Prostitusi di kalangan artis sudah ada sejak lama. Tetapi baru sekarang benar-benar terbuka. Ada bukti, saksi, dan tersangka, serta berapa tarifnya. Berita paling baru adalah penyanyi dangdut kurang terkenal Hesti Klepek-klepek yang sedang hamil empat bulan, tertangkap.
TribunnewsBogor.com (20.02..2016) secara terbuka menampilkan nama-nama artis yang diduga terlibat prostitusi yaitu Nikita Mirzani, Puty Revita mantan Miss Indonesia, Amel Alvi, dan Anggita Sari dengan tarif 7,5-100 juta rupiah. Sebagian membantah, yang lainnya mengiyakan.
Prostitusi yang melibatkan artis sungguh telah mengubah pemikiran tentang prostitusi atau pelacuran. Selama ini diakui dan diyakini bahwa pendorong orang menjadi pelacur adalah untuk mempertahankan hidup, akarnya adalah kemiskinan.
Bila artis yang berpenghasilan besar menjadi pelacur, pertanyaannya adalah apa yang menjadi pendorongnya? Mereka kan bukan orang miskin? Mereka memang tidak miskin harta, Mungkin yang miskin adalah jiwanya, meski tidak miskin harta. Boleh jadi pendorongnya adalah mempertahankan gaya hidup.
Berapa sedikit pun jumlah uang bisa digunakan untuk mempertahankan hidup. Tetapi berapa pun banyak uang pasti tidak cukup untuk mempertahan gaya hidup. Apalagi gaya hidup kalangan artis yang mewah dan mahal.

_ _ _

● **TUGAS DAN LATIHAN**:
1) Jawablah pertanyaan berikut berdasarkan teks tentang prostitusi di kalangan artis.
(a) Berapa kisaran tarif yang disebutkan?
(b) Selama ini, apa yang diyakini sebagai akar pendorong orang menjadi pelacur?
(c) Apa yang boleh jadi menjadi pendorong artis berpenghasilan besar?
2) Salinlah dengan tepat bagian teks tentang prostitusi di kalangan artis, mulai dari kata "Prostitusi yang melibatkan" dan berakhir pada kata "mempertahankan gaya hidup.".
Data di bawah ini diambil dari sumber lain.

● **DATA YANG DIBERIKAN**:
_ _ _

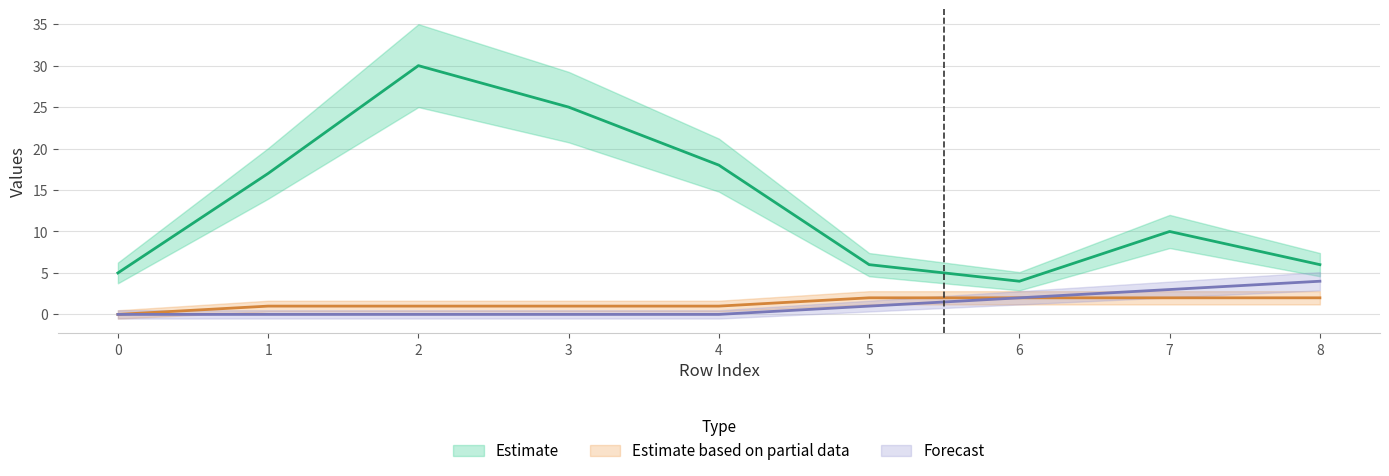

What is the value of the front_index point at the 6th from the left?

1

_ _ _

● **JAWABAN SETIAP TUGAS**:
1)
(a) 7,5–100 juta rupiah.
(b) Kemiskinan.
(c) Mempertahankan gaya hidup.

2)
Prostitusi yang melibatkan artis sungguh telah mengubah pemikiran tentang prostitusi atau pelacuran. Selama ini diakui dan diyakini bahwa pendorong orang menjadi pelacur adalah untuk mempertahankan hidup, akarnya adalah kemiskinan.
Bila artis yang berpenghasilan besar menjadi pelacur, pertanyaannya adalah apa yang menjadi pendorongnya? Mereka kan bukan orang miskin? Mereka memang tidak miskin harta, Mungkin yang miskin adalah jiwanya, meski tidak miskin harta. Boleh jadi pendorongnya adalah mempertahankan gaya hidup.